Which lines have the string "adjournment"? Copy all of them from the entries below.

■ ■ ■

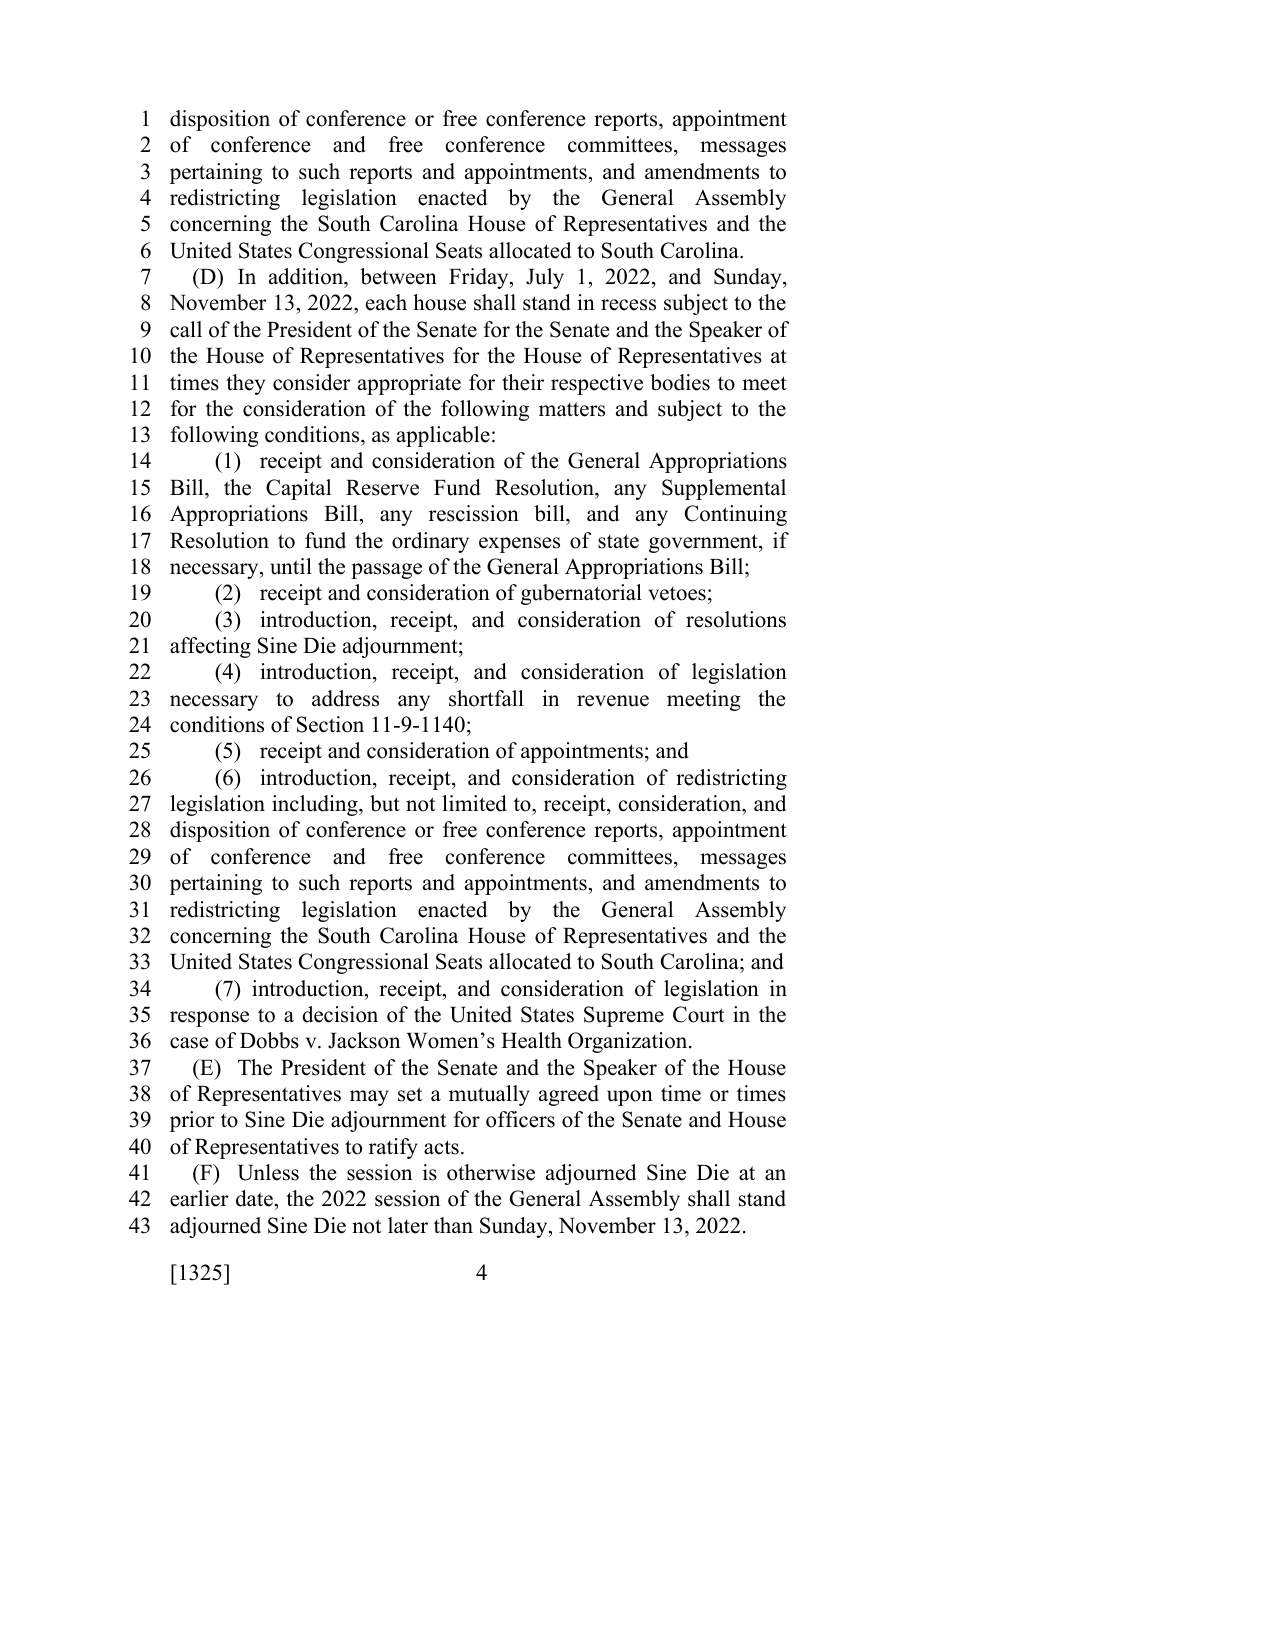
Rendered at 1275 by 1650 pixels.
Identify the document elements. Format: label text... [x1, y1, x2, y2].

text (F) Unless the session is otherwise adjourned Sine Die at an earlier date, the 2022 session of the General Assembly shall stand adjourned Sine Die not later than Sunday, November 13, 2022. [169, 1159, 787, 1238]
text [169, 105, 787, 263]
text (3) introduction, receipt, and consideration of resolutions affecting Sine Die adjournment; [169, 606, 787, 658]
text (6) introduction, receipt, and consideration of redistricting legislation including, but not limited to, receipt, consideration, and disposition of conference or free conference reports, appointment of conference and free conference committees, messages pertaining to such reports and appointments, and amendments to redistricting legislation enacted by the General Assembly concerning the South Carolina House of Representatives and the United States Congressional Seats allocated to South Carolina; and [169, 764, 787, 975]
text (E) The President of the Senate and the Speaker of the House of Representatives may set a mutually agreed upon time or times prior to Sine Die adjournment for officers of the Senate and House of Representatives to ratify acts. [169, 1054, 787, 1159]
text (2) receipt and consideration of gubernatorial vetoes; [169, 579, 787, 606]
text (1) receipt and consideration of the General Appropriations Bill, the Capital Reserve Fund Resolution, any Supplemental Appropriations Bill, any rescission bill, and any Continuing Resolution to fund the ordinary expenses of state government, if necessary, until the passage of the General Appropriations Bill; [169, 448, 787, 579]
text (4) introduction, receipt, and consideration of legislation necessary to address any shortfall in revenue meeting the conditions of Section 11-9-1140; [169, 658, 787, 737]
text (5) receipt and consideration of appointments; and [169, 737, 787, 764]
text (7) introduction, receipt, and consideration of legislation in response to a decision of the United States Supreme Court in the case of Dobbs v. Jackson Women’s Health Organization. [169, 975, 787, 1054]
text (D) In addition, between Friday, July 1, 2022, and Sunday, November 13, 2022, each house shall stand in recess subject to the call of the President of the Senate for the Senate and the Speaker of the House of Representatives for the House of Representatives at times they consider appropriate for their respective bodies to meet for the consideration of the following matters and subject to the following conditions, as applicable: [169, 263, 787, 448]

■ ■ ■

▶ _SOLVED PROBLEM_:
text (3) introduction, receipt, and consideration of resolutions affecting Sine Die adjournment; [169, 606, 787, 658]
text (E) The President of the Senate and the Speaker of the House of Representatives may set a mutually agreed upon time or times prior to Sine Die adjournment for officers of the Senate and House of Representatives to ratify acts. [169, 1054, 787, 1159]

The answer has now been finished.